In a normal situation I would agree but, in this context, the arguments about single point of failure and centralization don’t hold as the recipient still has to go to the Register for meta data anyway. Option 1 therefore adds complexity to an existing design rather than removing complexity.

I also disagree that propagation time would be reduced. The forced refresh mechanism means that propagation can effectively be real time if needed. Without that mechanism propagation (especially revocation of breach keys) would be dependent on how often the many recipients choose to call the JWKS end point for each holder.

WestpacOpenBanking commented 4 years ago

Westpac supports Option 2 because it is a standards based approach. We believe where possible, the option of existing open standards will allow participants and the register itself to be implemented in less time with lower design, build, testing, management and support costs over time by leveraging commercially available software which is known to be secure through certification, testing and production experience. As would normally be the case in other applications implementing OIDC discovery, Data Recipients would discover the location of the JWKS endpoint through the OpenId Provider Configuration Endpoint as is included in the current information security profile.
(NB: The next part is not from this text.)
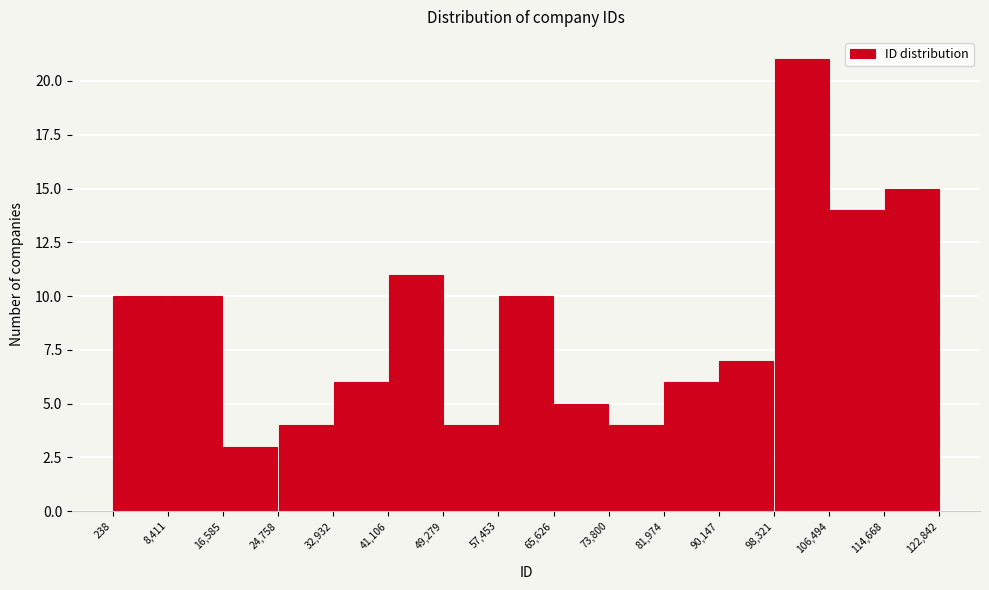

How tall is the bar that spans 41,106 to 49,279 on the x-axis? The values are not printed on the chart, so give them approximately, as read against the axis.

11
Option 1 has the following risks and issues:

JamesMBligh commented 4 years ago

Another option is to adopt option 2 but extend the force refresh API to allow for active notification that any cached JWKS data should be flushed and obtained again.

This would allow for JWKS to be entirely standards based and alleviate the need for the Register to host any of this data. It would also, however, allow the ACCC to handle a critical event like a key breach notification across the CDR ecosystem.

commbankoss commented 4 years ago

Commonwealth Bank have observed that the ACCC desire to use JWKs as a control mechanism. If this is the intention then the ACCC will need to host JWKs endpoints for the use of regime participants. The ACCC will need to provide the UI and APIs for participants to manage keys.

NationalAustraliaBank commented 4 years ago

NAB strongly insists on Option 2 described in the decision proposal.

This option aligns to widely adopted and open standards approach for participants to publish provider configuration and enables participants to control & secure their JWKS.

Both Option 1 & 2 would utilising caching as one mechanism to mitigate against JWKS endpoint availability, however, with Option 2 the impact when the JWKS cache expires is now limited to interactions with that unavailable participant, rather than all participants in the ecosystem (Option 1).

CDR-Register-Stream commented 4 years ago

All, this issue has now been resolved and the proposed option 2 will be adopted. Thanks to all the contributors helping to bring this decision to a close.